## YOUR ASSIGNMENT
Drop every picture, then transcribe the remaining data exactly.

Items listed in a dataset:
▼

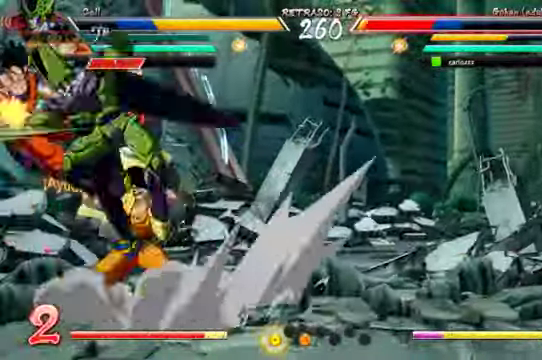
{"buttons": ["DPAD_UP", "DPAD_LEFT"], "left_stick": "center", "events": [[67, "Y", "down"], [167, "Y", "up"], [367, "DPAD_UP", "down"], [400, "DPAD_LEFT", "down"]]}
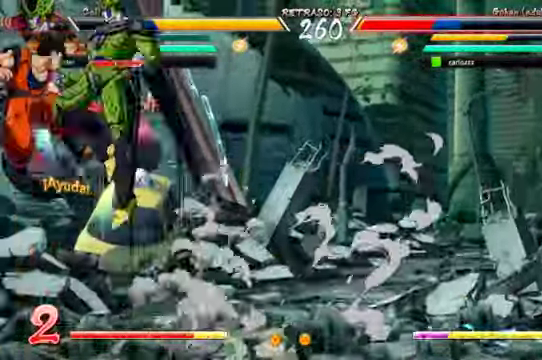
{"buttons": ["DPAD_RIGHT"], "left_stick": "center"}
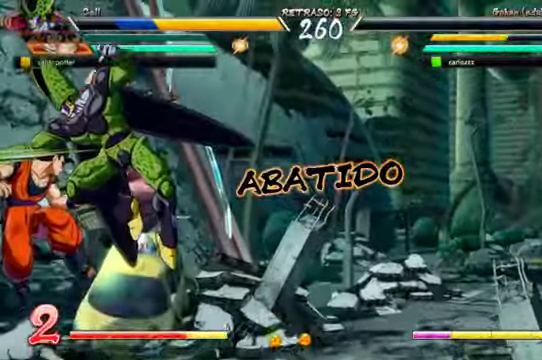
{"buttons": ["Y"], "left_stick": "center", "events": [[33, "DPAD_RIGHT", "up"], [433, "Y", "down"]]}
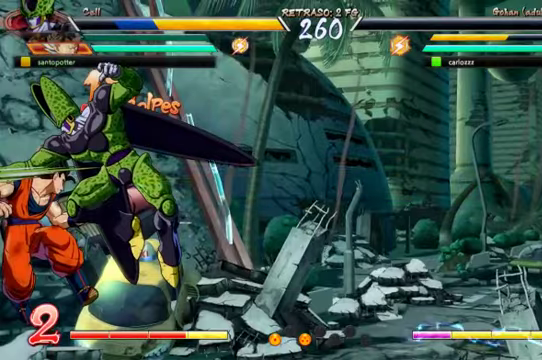
{"buttons": [], "left_stick": "center", "events": [[66, "Y", "up"], [266, "A", "down"], [300, "A", "up"], [433, "A", "down"], [500, "A", "up"]]}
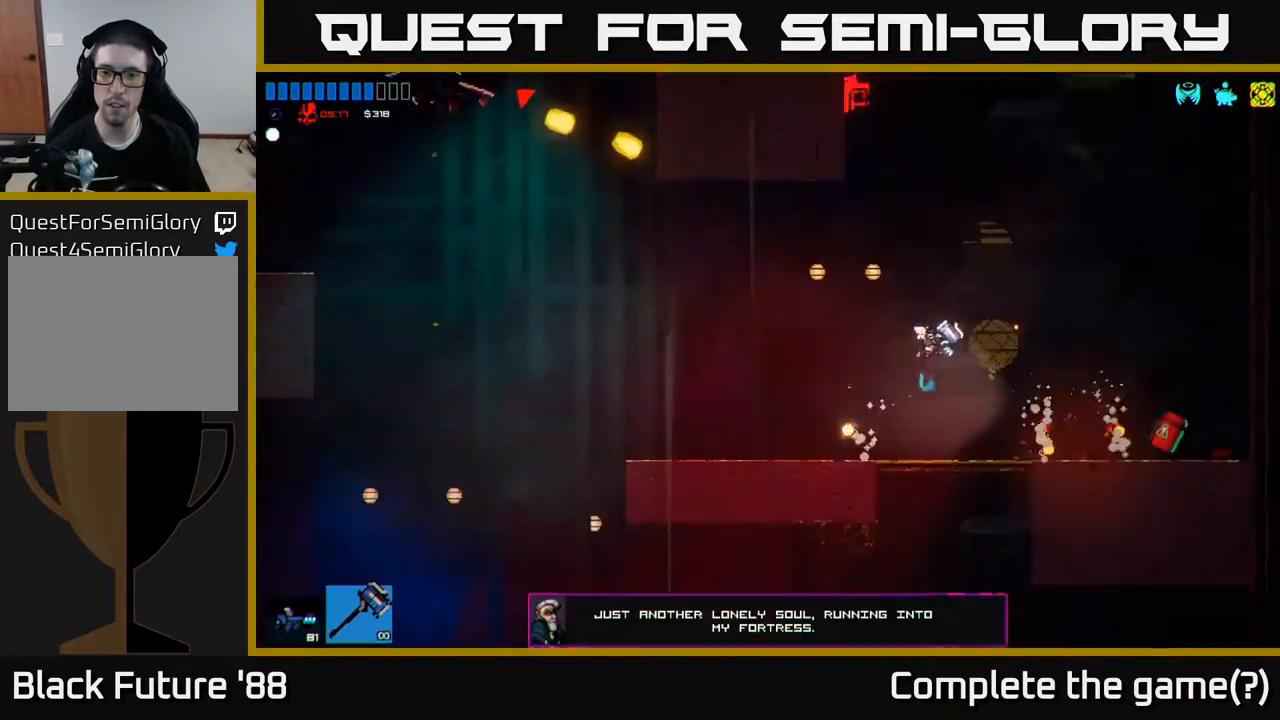
Gameplay with a controller (Xbox layout); each line is a JSON object with the inputs held at the frame after it. "events" lists button and stick changes between this image and that frame as [ms after this image, input, new state], when the widget could be followed in between.
{"buttons": [], "left_stick": "left", "right_stick": "center", "events": [[217, "A", "down"], [300, "A", "up"]]}
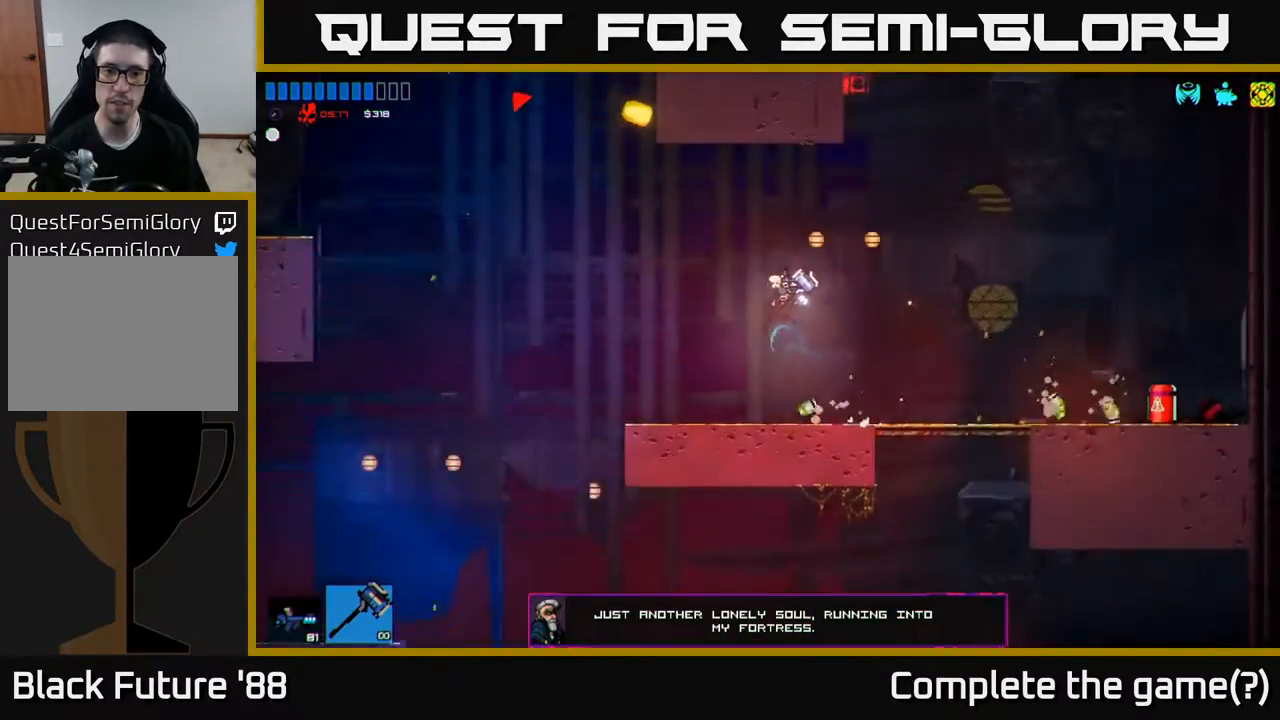
{"buttons": [], "left_stick": "left", "right_stick": "center", "events": [[367, "left_stick", "center"], [450, "left_stick", "left"]]}
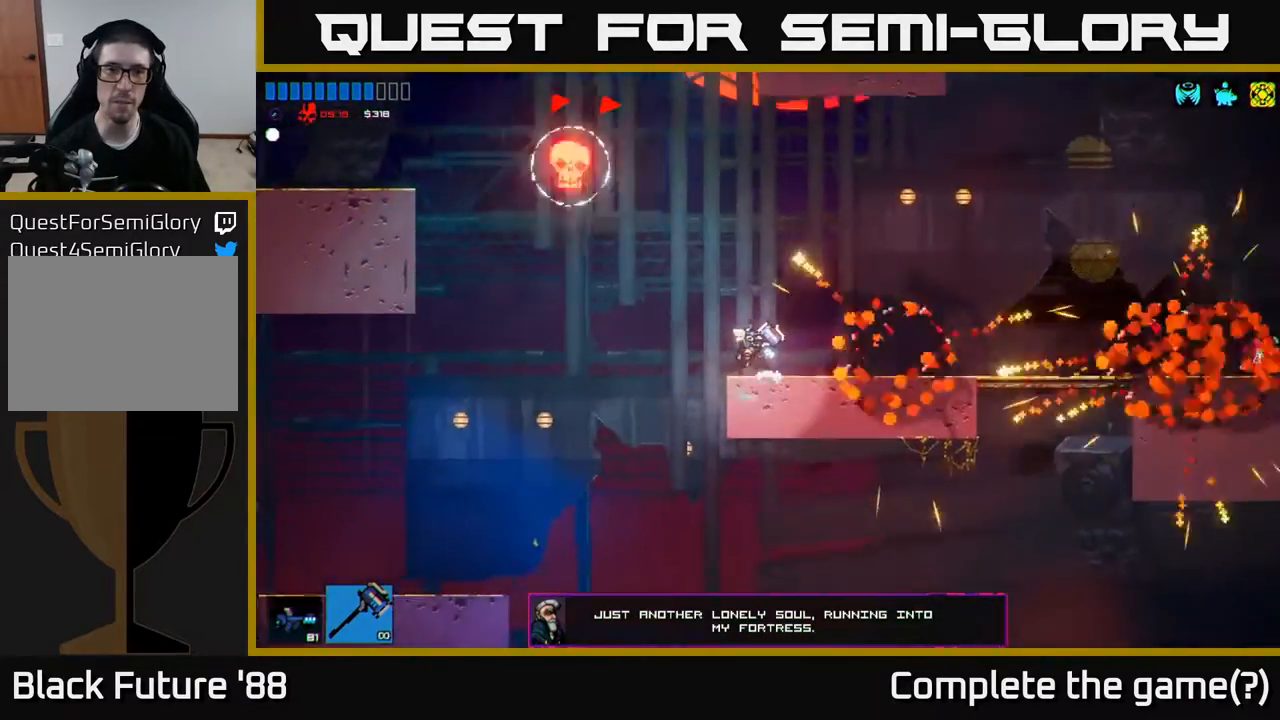
{"buttons": [], "left_stick": "right", "right_stick": "up-left", "events": [[17, "A", "down"], [233, "A", "up"], [233, "left_stick", "center"], [383, "right_stick", "up-left"], [417, "left_stick", "right"]]}
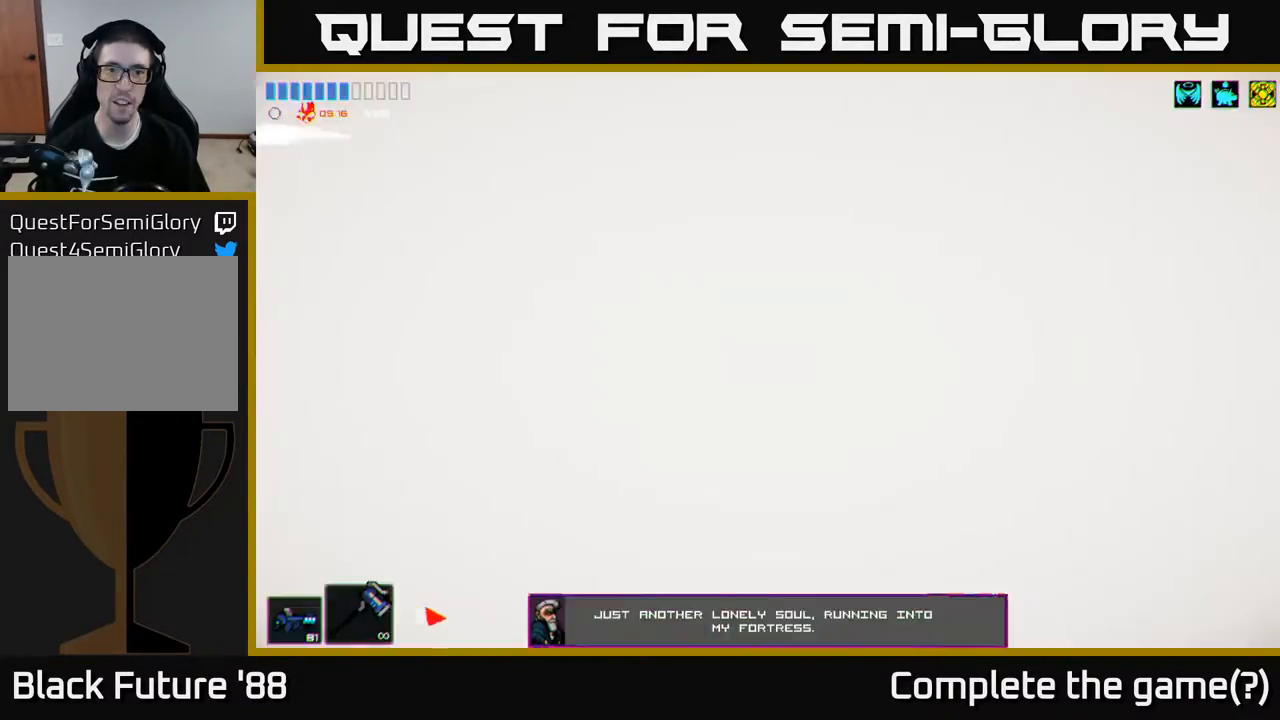
{"buttons": [], "left_stick": "left", "right_stick": "center", "events": [[183, "right_stick", "center"], [383, "left_stick", "center"], [433, "left_stick", "left"]]}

▲

## SOLUTION TO THE PROBLEM
{"buttons": ["DPAD_UP", "DPAD_LEFT"], "left_stick": "center", "events": [[67, "Y", "down"], [167, "Y", "up"], [367, "DPAD_UP", "down"], [400, "DPAD_LEFT", "down"]]}
{"buttons": ["DPAD_RIGHT"], "left_stick": "center"}
{"buttons": ["Y"], "left_stick": "center", "events": [[33, "DPAD_RIGHT", "up"], [433, "Y", "down"]]}
{"buttons": [], "left_stick": "center", "events": [[66, "Y", "up"], [266, "A", "down"], [300, "A", "up"], [433, "A", "down"], [500, "A", "up"]]}
Gameplay with a controller (Xbox layout); each line is a JSON object with the inputs held at the frame after it. "events" lists button and stick changes between this image and that frame as [ms after this image, input, new state], when the widget could be followed in between.
{"buttons": [], "left_stick": "left", "right_stick": "center", "events": [[217, "A", "down"], [300, "A", "up"]]}
{"buttons": [], "left_stick": "left", "right_stick": "center", "events": [[367, "left_stick", "center"], [450, "left_stick", "left"]]}
{"buttons": [], "left_stick": "right", "right_stick": "up-left", "events": [[17, "A", "down"], [233, "A", "up"], [233, "left_stick", "center"], [383, "right_stick", "up-left"], [417, "left_stick", "right"]]}
{"buttons": [], "left_stick": "left", "right_stick": "center", "events": [[183, "right_stick", "center"], [383, "left_stick", "center"], [433, "left_stick", "left"]]}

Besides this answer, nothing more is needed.